- _THE TASK_: Write out the records word for word, from their first line through the line that contains "11: (409, 91)", including both of those lines.

- _Point-tracking data_:
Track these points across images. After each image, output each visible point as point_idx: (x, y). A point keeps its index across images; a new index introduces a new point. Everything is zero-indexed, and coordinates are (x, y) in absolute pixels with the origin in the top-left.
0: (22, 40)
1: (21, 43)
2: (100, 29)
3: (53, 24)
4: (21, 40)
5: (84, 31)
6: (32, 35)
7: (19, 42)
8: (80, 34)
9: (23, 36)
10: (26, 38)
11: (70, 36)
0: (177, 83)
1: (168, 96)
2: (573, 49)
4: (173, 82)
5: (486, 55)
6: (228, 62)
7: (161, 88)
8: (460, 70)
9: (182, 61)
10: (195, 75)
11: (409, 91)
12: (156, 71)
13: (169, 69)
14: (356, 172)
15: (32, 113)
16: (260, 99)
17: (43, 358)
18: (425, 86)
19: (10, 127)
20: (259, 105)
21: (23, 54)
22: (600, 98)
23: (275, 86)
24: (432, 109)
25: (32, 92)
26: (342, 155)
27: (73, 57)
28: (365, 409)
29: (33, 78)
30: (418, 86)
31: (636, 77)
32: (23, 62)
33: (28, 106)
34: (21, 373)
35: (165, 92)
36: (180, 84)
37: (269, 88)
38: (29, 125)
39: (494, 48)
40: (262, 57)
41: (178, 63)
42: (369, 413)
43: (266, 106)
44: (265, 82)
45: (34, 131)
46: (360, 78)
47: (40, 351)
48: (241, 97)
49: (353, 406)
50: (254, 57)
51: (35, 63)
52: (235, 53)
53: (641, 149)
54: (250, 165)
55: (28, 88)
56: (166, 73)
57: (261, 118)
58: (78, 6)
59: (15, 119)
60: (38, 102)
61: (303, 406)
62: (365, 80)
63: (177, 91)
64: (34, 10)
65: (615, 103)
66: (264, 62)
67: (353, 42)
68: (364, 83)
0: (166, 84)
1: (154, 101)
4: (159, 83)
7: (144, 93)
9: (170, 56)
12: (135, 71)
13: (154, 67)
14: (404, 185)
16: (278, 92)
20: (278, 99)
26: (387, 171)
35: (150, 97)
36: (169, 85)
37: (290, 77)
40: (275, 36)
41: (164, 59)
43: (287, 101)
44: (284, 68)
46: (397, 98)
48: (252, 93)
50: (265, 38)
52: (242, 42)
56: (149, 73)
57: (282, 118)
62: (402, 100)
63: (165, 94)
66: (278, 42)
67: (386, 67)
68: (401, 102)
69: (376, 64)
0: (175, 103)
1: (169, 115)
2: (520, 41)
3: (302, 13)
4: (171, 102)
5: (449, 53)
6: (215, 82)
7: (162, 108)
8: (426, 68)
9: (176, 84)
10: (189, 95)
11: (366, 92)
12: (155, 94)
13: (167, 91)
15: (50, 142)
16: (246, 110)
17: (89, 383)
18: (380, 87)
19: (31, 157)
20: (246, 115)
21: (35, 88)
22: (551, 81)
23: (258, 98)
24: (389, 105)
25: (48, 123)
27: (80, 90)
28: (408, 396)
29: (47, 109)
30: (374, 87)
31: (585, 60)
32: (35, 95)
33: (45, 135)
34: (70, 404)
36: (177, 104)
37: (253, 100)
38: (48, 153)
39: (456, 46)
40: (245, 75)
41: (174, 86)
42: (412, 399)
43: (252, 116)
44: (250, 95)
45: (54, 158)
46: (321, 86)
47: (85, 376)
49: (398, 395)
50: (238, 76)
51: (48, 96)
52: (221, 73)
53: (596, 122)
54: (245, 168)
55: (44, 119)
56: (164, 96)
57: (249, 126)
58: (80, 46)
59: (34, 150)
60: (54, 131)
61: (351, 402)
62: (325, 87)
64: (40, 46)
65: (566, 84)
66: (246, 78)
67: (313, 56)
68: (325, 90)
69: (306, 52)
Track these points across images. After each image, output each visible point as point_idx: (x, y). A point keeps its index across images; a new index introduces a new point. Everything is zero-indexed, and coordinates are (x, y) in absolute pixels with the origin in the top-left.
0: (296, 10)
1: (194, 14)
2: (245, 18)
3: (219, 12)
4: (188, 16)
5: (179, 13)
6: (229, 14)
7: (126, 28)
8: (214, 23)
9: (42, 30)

- _TASK ANSWER_:
Track these points across images. After each image, output each visible point as point_idx: (x, y). A point keeps its index across images; a new index introduces a new point. Everything is zero-indexed, and coordinates are (x, y) in absolute pixels with the origin in the top-left.
0: (22, 40)
1: (21, 43)
2: (100, 29)
3: (53, 24)
4: (21, 40)
5: (84, 31)
6: (32, 35)
7: (19, 42)
8: (80, 34)
9: (23, 36)
10: (26, 38)
11: (70, 36)
0: (177, 83)
1: (168, 96)
2: (573, 49)
4: (173, 82)
5: (486, 55)
6: (228, 62)
7: (161, 88)
8: (460, 70)
9: (182, 61)
10: (195, 75)
11: (409, 91)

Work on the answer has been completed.